After the debate, Liljenquist said he believed not only did he win the debate, but said he’ll win the June 26 election.
And he said Hatch’s performance in the Wright show makes it clear why Hatch agreed to only one primary debate: “He has a very hard time justifying his votes in the Senate over the years.” And Hatch’s campaign managers don’t want more debates, especially TV debates, where Utahns can see first-hand that hard truth.
“He’s just not capable of it” -- explaining himself -- said Liljenquist. “And it is very unfortunate. I clearly won this” debate.
In interviews in the hallway, both Liljenquist and Hatch brought up the Super PACs that have come into Utah.
This week FreedomPath, which supports Hatch, has been running TV ads about the number of votes Liljenquist missed in his three-year state Senate career.
While the anti-Hatch FreedomWorks has not been running TV ads after the GOP state convention, Hatch tried Friday to tie Liljenquist to those attack ads.

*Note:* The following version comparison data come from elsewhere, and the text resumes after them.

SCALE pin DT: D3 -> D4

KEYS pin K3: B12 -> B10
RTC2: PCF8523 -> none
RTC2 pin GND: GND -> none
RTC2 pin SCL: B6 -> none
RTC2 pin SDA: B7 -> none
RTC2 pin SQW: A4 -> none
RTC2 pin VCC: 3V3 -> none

“He is just repeating the talking points of FreedomWorks, the sleaziest group of people I’ve ever seen,” said Hatch.
Liljenquist said that FreedomPath is run by former employees of the national Republican Senate committee, who worked with Hatch over the years.
Hatch first said he’s had to endure more misleading and outright lies this campaign than any of his others, and it has been painful, “not fun.”
But then he pondered a moment, and said no; this has been a fun campaign because he’s gotten to meet Utahns in many parts of the state.
Officially, Super PACs’ employees can’t coordinate their work with candidate campaigns, although numerous media stories have pointed out the close associations a number of the PACs have with candidates and their top campaign workers.
Hatch will spend upwards of $10 million on this race, said Liljenquist. “I ask, and Utahns should ask, who will he be beholden to for all that money through his 37th through 42nd years in the Senate if he wins?”
Hatch said Utahns don’t much care about more debates. “We’ve had three between” the convention and primary campaigns.
While not predicting who won this encounter, Hatch said he will definitely win the GOP primary, “and no one will work harder for Utah over the next six years than me.”